- Episode no.: Season 5 Episode 25
- Directed by: Michael Dorn
- Story by: Truly Barr Clark; Scott J. Neal;
- Teleplay by: Ronald D. Moore
- Production code: 525
- Original air date: June 9, 1997

Guest appearances
- Jeffrey Combs as Weyoun; Brian Markinson as Dr. Elias Giger; Aron Eisenberg as Nog; Chase Masterson as Leeta; Louise Fletcher as Kai Winn;

Episode chronology
| ← Previous "Empok Nor" | Next → "Call to Arms" |
- Star Trek: Deep Space Nine season 5

= In the Cards =

"In the Cards" is the penultimate episode of the fifth season of Star Trek: Deep Space Nine. This episode marks the directorial debut of Michael Dorn, who also played the character Worf on the show.

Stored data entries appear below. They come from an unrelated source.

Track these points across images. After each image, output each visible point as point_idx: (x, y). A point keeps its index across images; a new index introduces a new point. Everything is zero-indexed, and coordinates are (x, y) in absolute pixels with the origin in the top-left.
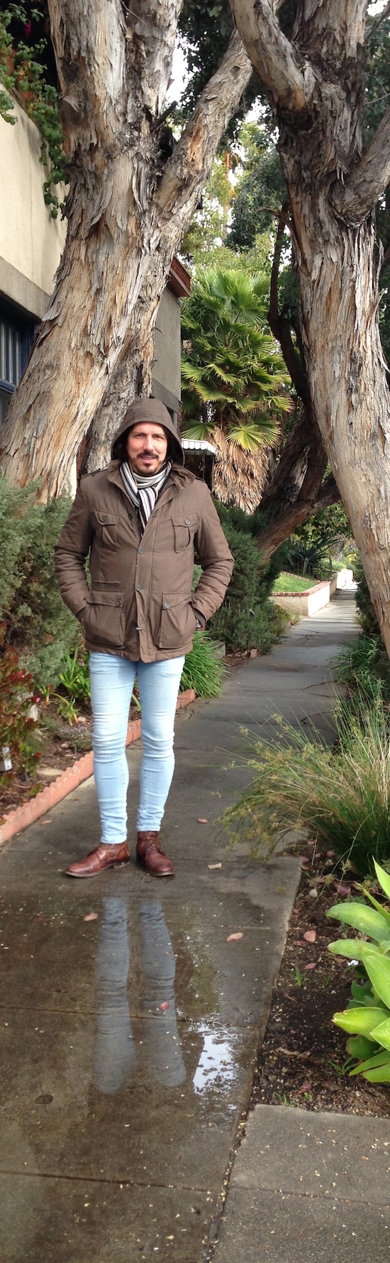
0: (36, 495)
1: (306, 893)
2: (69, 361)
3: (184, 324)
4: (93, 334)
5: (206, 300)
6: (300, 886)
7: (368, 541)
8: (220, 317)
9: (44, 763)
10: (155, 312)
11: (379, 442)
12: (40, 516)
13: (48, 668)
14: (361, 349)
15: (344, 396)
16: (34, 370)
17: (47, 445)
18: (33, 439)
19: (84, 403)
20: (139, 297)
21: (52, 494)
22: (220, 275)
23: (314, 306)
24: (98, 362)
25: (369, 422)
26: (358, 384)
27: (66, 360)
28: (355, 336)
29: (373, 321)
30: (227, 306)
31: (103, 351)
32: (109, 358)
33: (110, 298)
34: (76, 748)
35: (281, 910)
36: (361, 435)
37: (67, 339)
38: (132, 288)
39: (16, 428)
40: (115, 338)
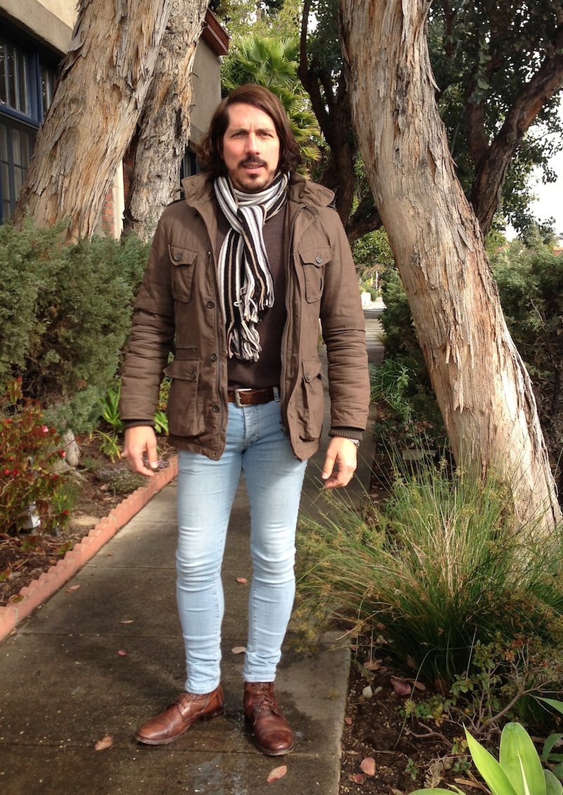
0: (66, 237)
1: (360, 692)
2: (96, 94)
3: (226, 85)
4: (119, 66)
5: (244, 65)
6: (351, 676)
7: (417, 281)
8: (257, 80)
9: (80, 510)
10: (193, 58)
11: (429, 171)
12: (66, 257)
13: (80, 415)
14: (408, 64)
15: (390, 119)
16: (59, 104)
17: (76, 184)
18: (61, 177)
19: (113, 139)
20: (167, 28)
21: (83, 234)
22: (256, 42)
23: (355, 15)
24: (126, 96)
25: (417, 148)
26: (406, 105)
27: (92, 94)
28: (402, 48)
29: (422, 32)
30: (262, 70)
31: (131, 85)
32: (137, 92)
33: (136, 27)
34: (115, 491)
35: (331, 721)
36: (409, 163)
37: (92, 70)
38: (159, 17)
39: (43, 165)
40: (142, 71)
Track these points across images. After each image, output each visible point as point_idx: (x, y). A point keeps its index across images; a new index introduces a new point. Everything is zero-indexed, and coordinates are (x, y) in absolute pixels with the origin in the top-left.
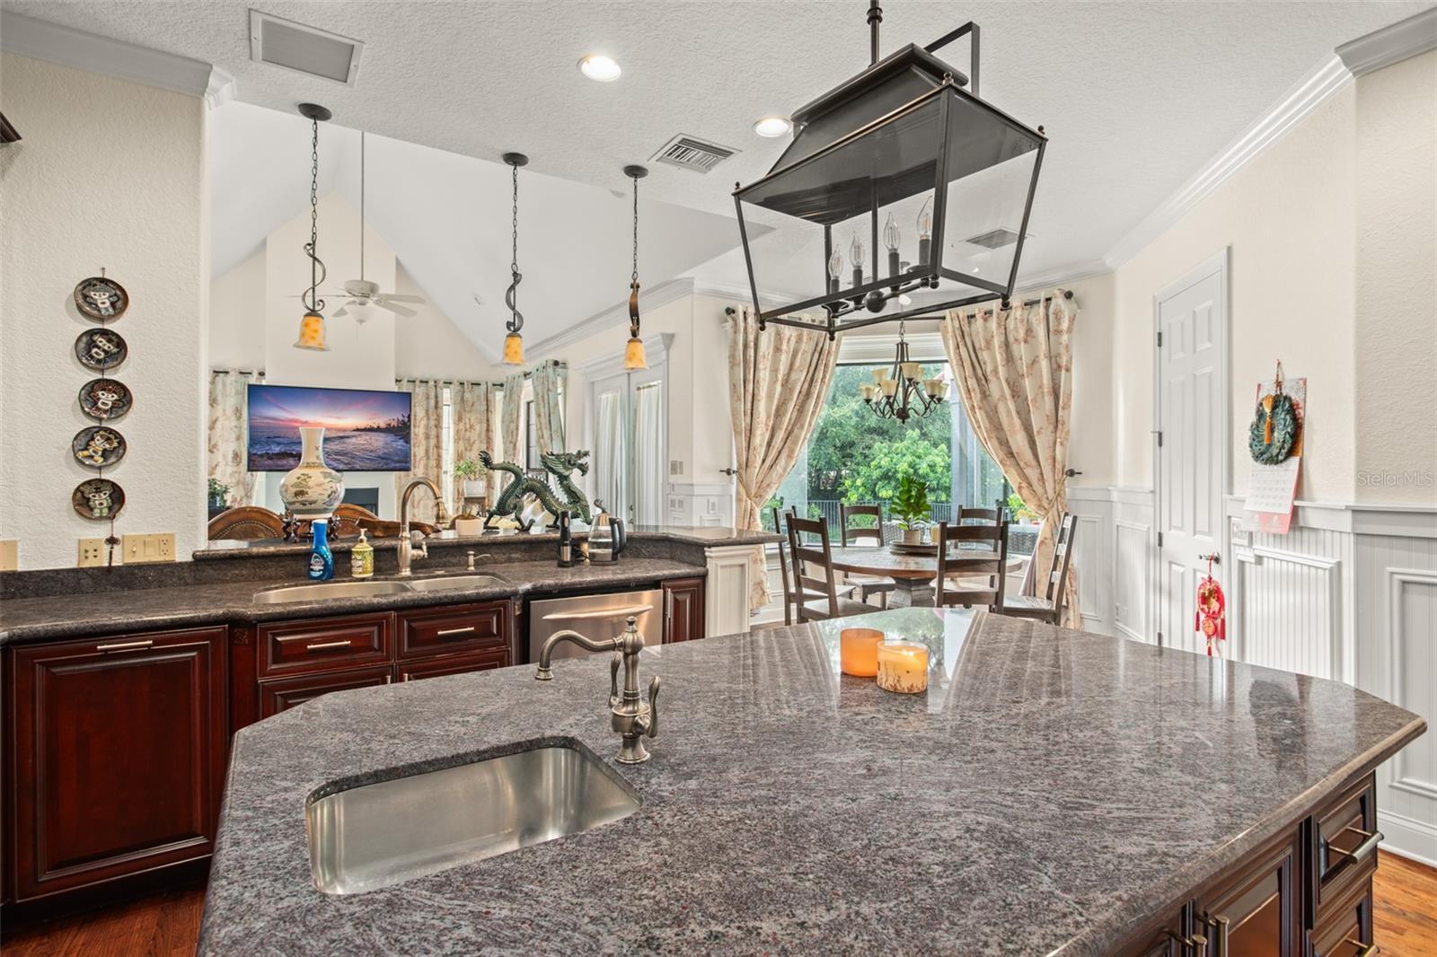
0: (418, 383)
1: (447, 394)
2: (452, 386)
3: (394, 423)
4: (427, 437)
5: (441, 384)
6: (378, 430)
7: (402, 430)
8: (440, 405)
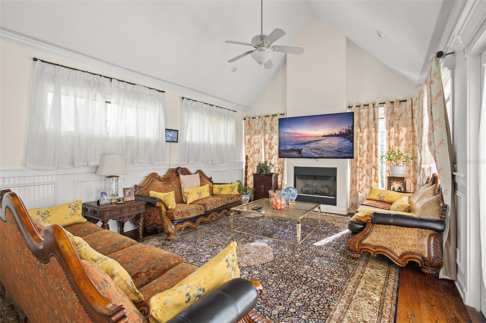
0: (362, 106)
1: (381, 111)
2: (385, 105)
3: (344, 131)
4: (368, 138)
5: (377, 105)
6: (335, 135)
7: (349, 135)
8: (376, 118)
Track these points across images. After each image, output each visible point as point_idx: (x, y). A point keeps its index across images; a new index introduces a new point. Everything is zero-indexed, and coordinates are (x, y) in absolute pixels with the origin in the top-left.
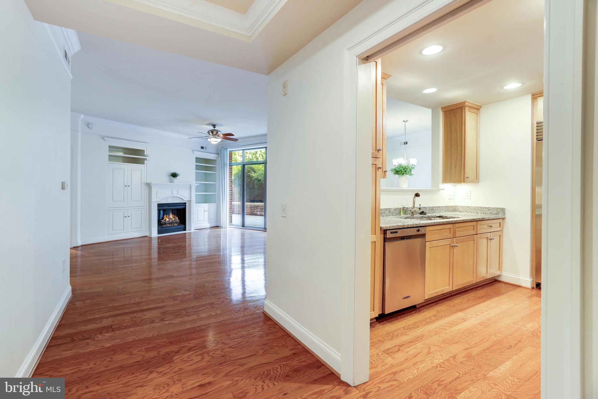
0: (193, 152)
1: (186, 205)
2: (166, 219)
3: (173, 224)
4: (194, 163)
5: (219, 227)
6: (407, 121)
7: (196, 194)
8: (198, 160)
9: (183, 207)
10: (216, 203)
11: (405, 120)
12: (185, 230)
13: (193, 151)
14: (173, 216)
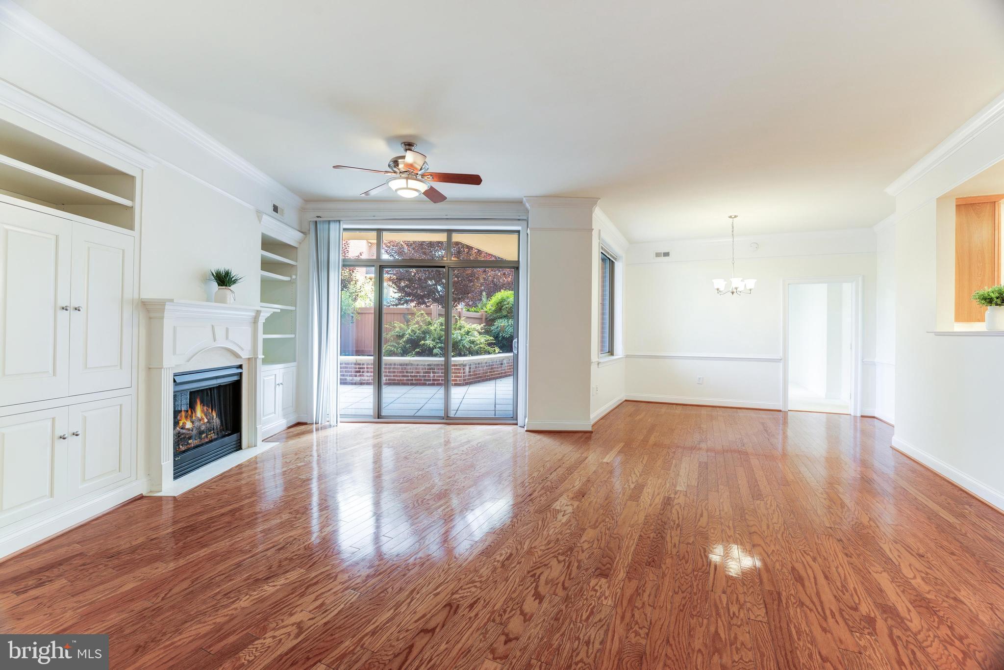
0: (260, 220)
1: (241, 374)
2: (184, 424)
3: (203, 436)
4: (258, 253)
5: (305, 424)
6: (736, 217)
7: (265, 341)
8: (268, 244)
9: (235, 378)
10: (295, 361)
11: (733, 214)
12: (239, 447)
13: (259, 214)
14: (203, 411)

"In the Cards" was written by Truly Barr Clark, Scott Neal, and Ronald D. Moore, and premiered on June 9, 1997. In addition to the regular Deep Space Nine cast, the episode features Louise Fletcher, Chase Masterson, Jeffrey Combs, and Aron Eisenberg in their recurring roles and a guest performance from Brian Markinson.

Set in the 24th century, the series follows the adventures of the crew of the Starfleet-managed space station Deep Space Nine near the planet Bajor; later seasons of the show follow the conflict between the United Federation of Planets and a hostile empire known as the Dominion. In this episode, Jake Sisko, the son of station captain Benjamin Sisko, and his friend Nog try to acquire a baseball card, while running afoul of more serious political machinations.

==Plot==
The seeming inevitability of war with the Dominion has Deep Space Nine's command staff depressed, especially Captain Sisko. His son Jake learns that a 1951 Willie Mays rookie card will be for sale at an upcoming auction and decides to buy it as a gift to cheer up his baseball-loving father. Jake enlists Nog's help (and funds) to acquire the antique.

The oddball Dr. Elias Giger buys the lot that includes the card. Giger offers to give the card to Jake in exchange for a strange assortment of equipment—material to construct a "cellular regeneration and entertainment chamber", which Giger believes will grant immortality. Privately, the boys decide the man is crazy but agree to his offer, and obtain the required materials by doing various odd jobs for the station's senior officers, including Chief O'Brien, Dr. Bashir, Major Kira, and Lieutenant Commander Worf. To keep Jake's gift a surprise, they do not reveal the reason they want these items.

Meanwhile, Bajoran spiritual leader Kai Winn is considering a proposed non-aggression pact between Bajor and the Dominion. She is torn, not wishing to align Bajor with the Dominion, but not trusting the Federation to make Bajor's defense a priority in the event of war. Captain Sisko recommends that Winn stall for time before committing herself to a decision. The Dominion negotiator, Weyoun, has guest quarters above Giger's, and is wary of the odd noises emanating from downstairs.

Returning to Giger's quarters to deliver the requested equipment, Jake and Nog find the room empty with no sign of Giger. Jake confronts Winn and accuses her of kidnapping the doctor, earning a reprimand from Captain Sisko. Jake and Nog are unexpectedly beamed aboard Weyoun's ship: Weyoun, aware that the youths have been in contact with Giger, Winn, and the entirety of the station's senior staff, suspects they are up to something. Jake explains the scheme to obtain the card, but Weyoun seems incredulous, so Jake concocts a story that Willie Mays is a time-traveling saboteur he and Nog are investigating. Weyoun believes Jake's first story, deciding it was all innocent coincidence after all, and sends the boys away with the card.

Captain Sisko reflects on how his crew's moods have improved, over a montage illustrating how Jake and Nog's trades have helped them; the montage concludes with the captain hugging his son upon receiving the card.

==Reception==
Reviewing the episode for Tor.com in 2014, Keith R.A. DeCandido gave the episode a favorable review. He highlighted the episode's role as comic relief in the midst of the weighty storylines of the approaching Dominion War, and the well-developed relationships shown between Jake Sisko and his father and between Jake and Nog; he gave the episode a rating of 9 out of 10. Zack Handlen, writing for The A.V. Club in 2013, also gave the episode a favorable review; he praises it as a comedic episode that provides meaningful stakes for the characters in the midst of dramatic storylines.

In 2019, CBR ranked "In the Cards" the 18th funniest episode of the Star Trek franchise.